Lines holding the string "down" are the ones to copy; find them all in the data.

─── Information shown

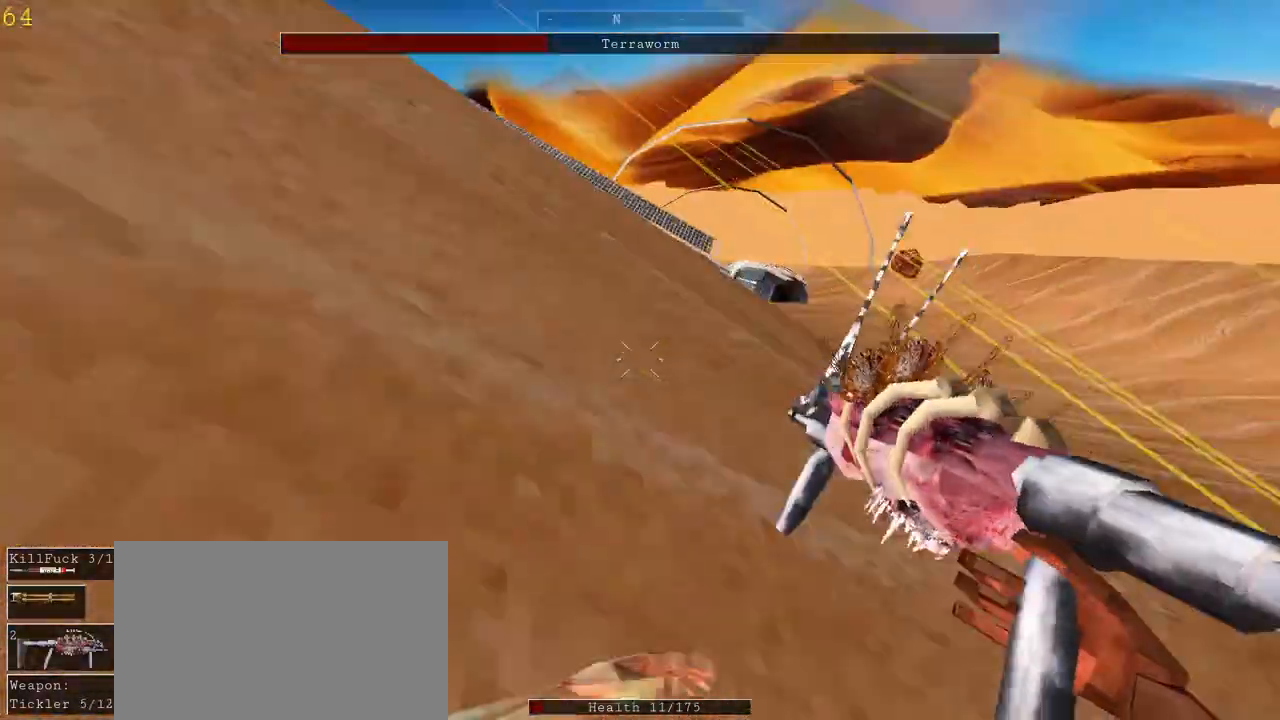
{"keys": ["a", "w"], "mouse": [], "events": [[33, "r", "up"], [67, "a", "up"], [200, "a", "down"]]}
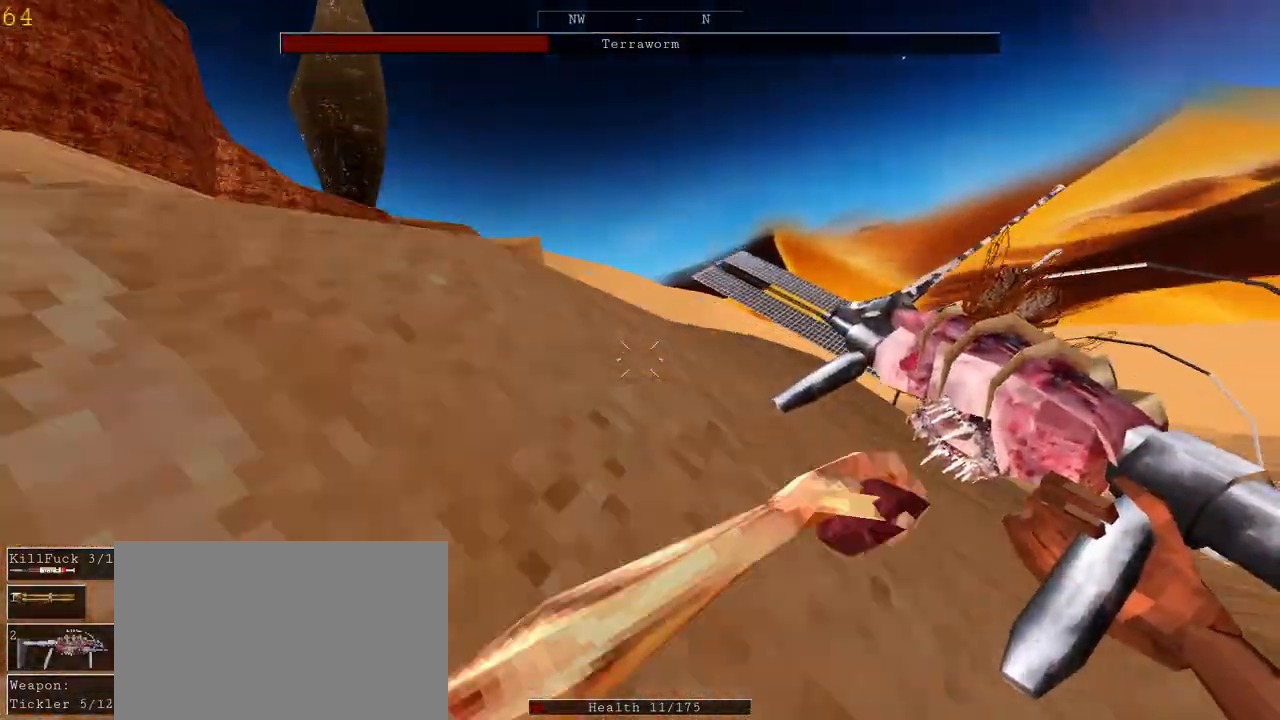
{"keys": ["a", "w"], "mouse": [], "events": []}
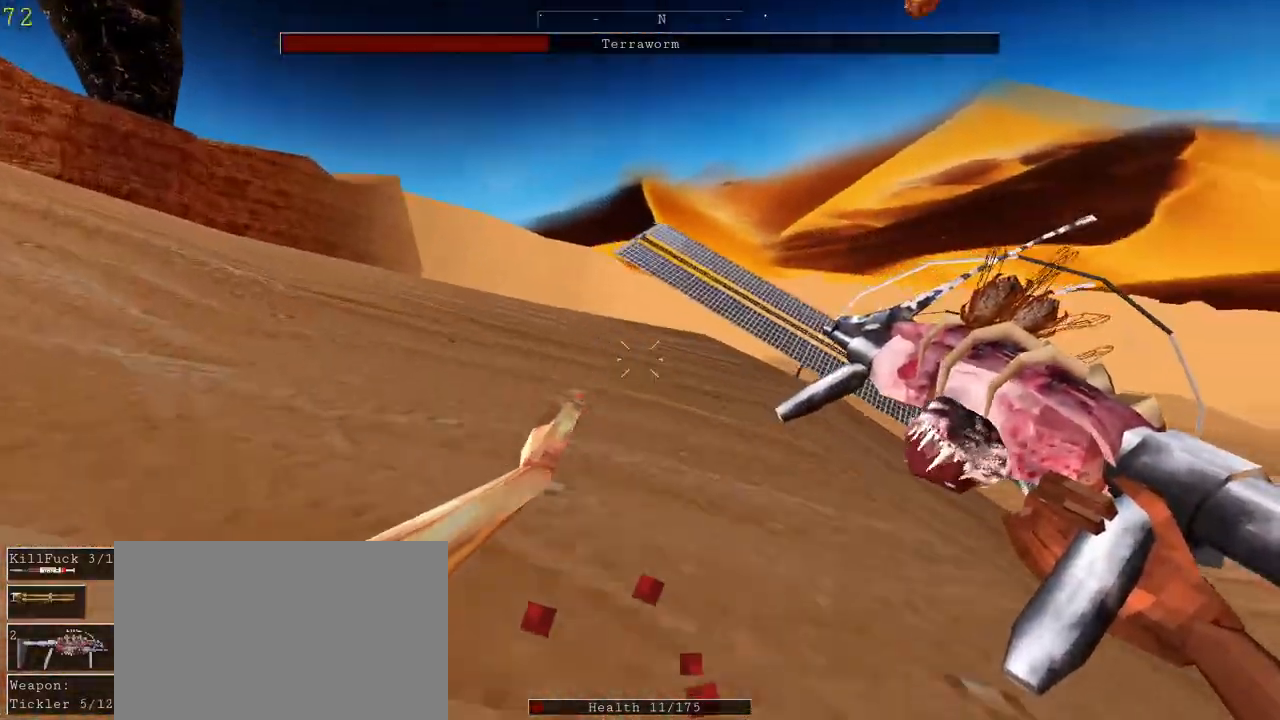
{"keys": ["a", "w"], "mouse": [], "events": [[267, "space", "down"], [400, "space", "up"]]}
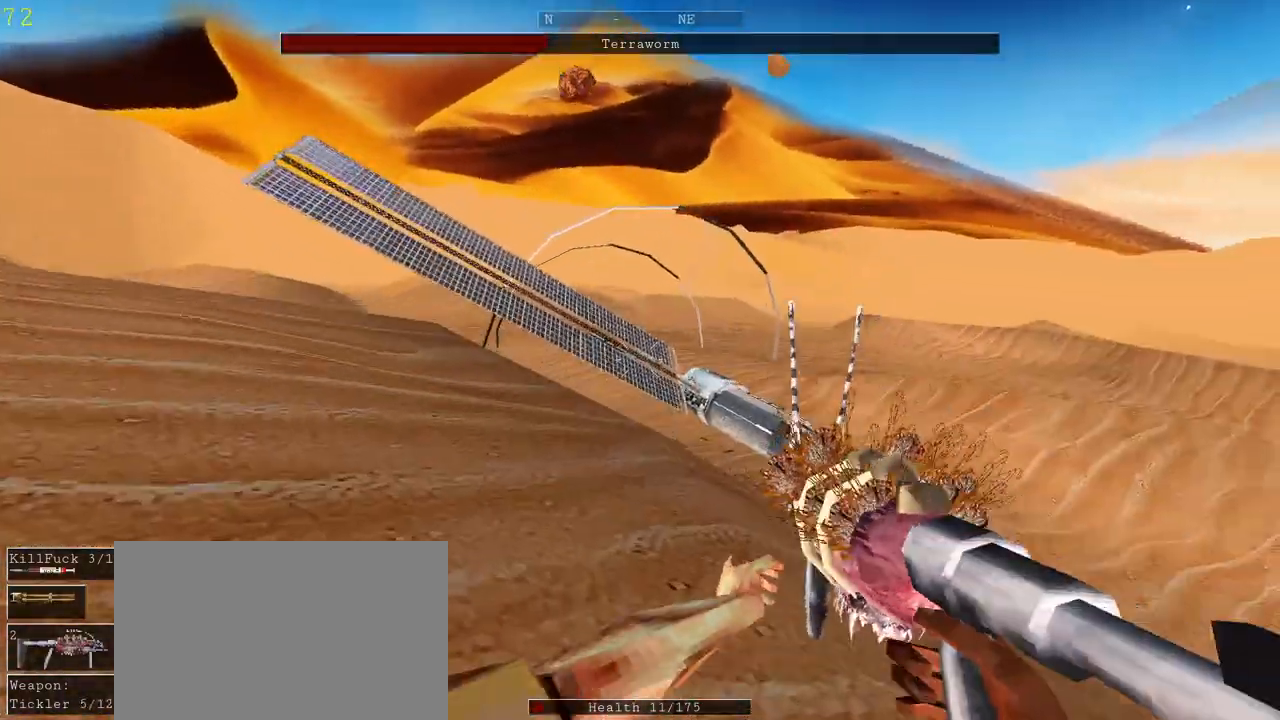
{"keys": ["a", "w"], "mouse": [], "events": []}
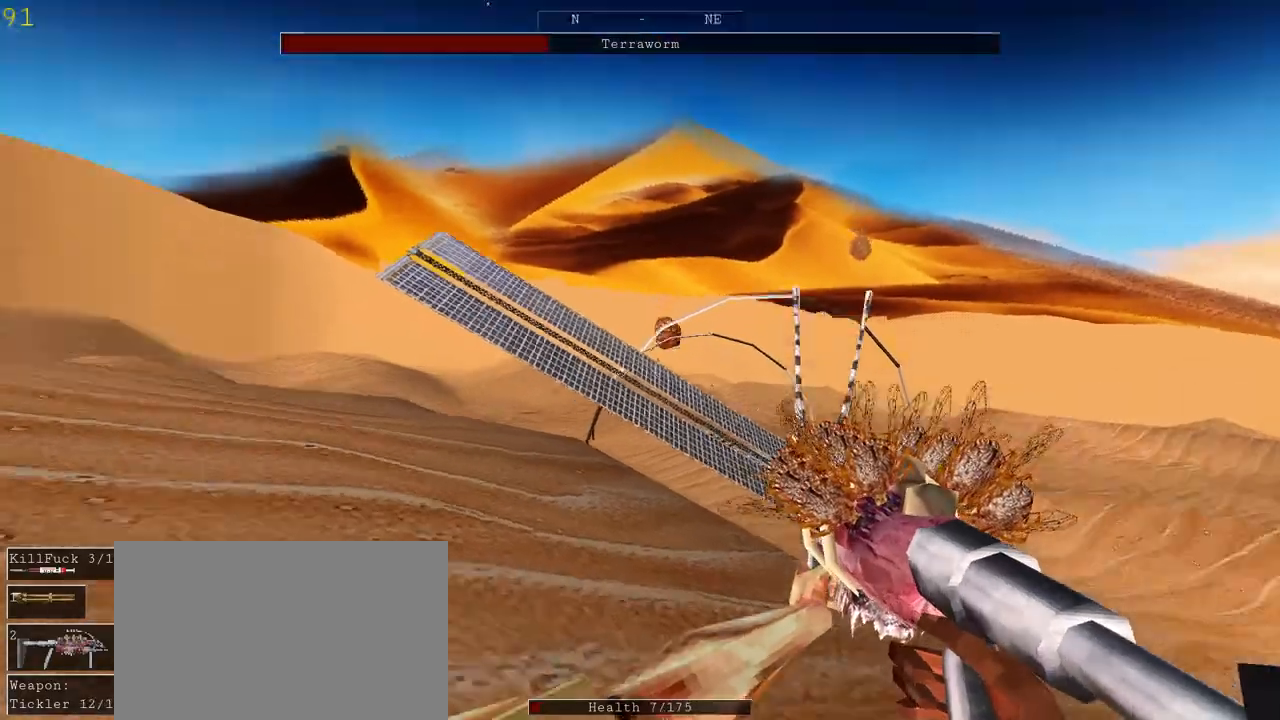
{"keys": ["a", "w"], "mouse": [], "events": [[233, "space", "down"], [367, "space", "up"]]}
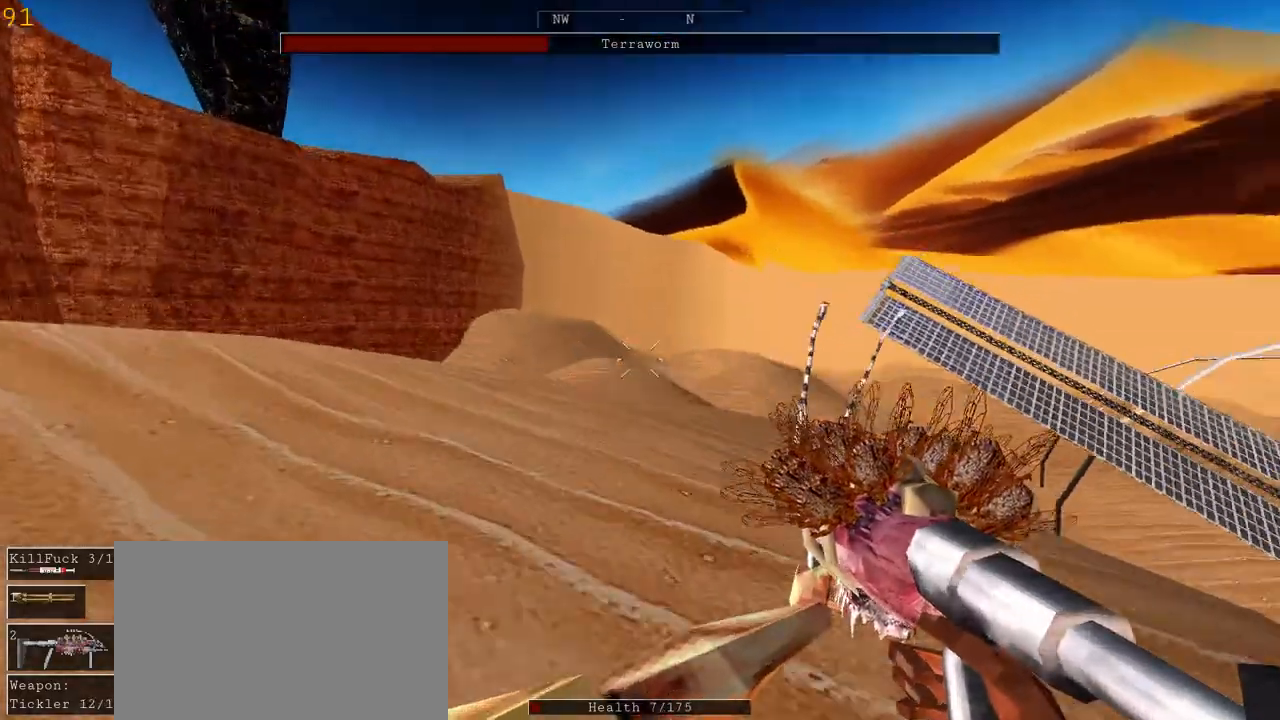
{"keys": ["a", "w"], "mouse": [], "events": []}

──────

Exercise result
{"keys": ["a", "w"], "mouse": [], "events": [[33, "r", "up"], [67, "a", "up"], [200, "a", "down"]]}
{"keys": ["a", "w"], "mouse": [], "events": [[267, "space", "down"], [400, "space", "up"]]}
{"keys": ["a", "w"], "mouse": [], "events": [[233, "space", "down"], [367, "space", "up"]]}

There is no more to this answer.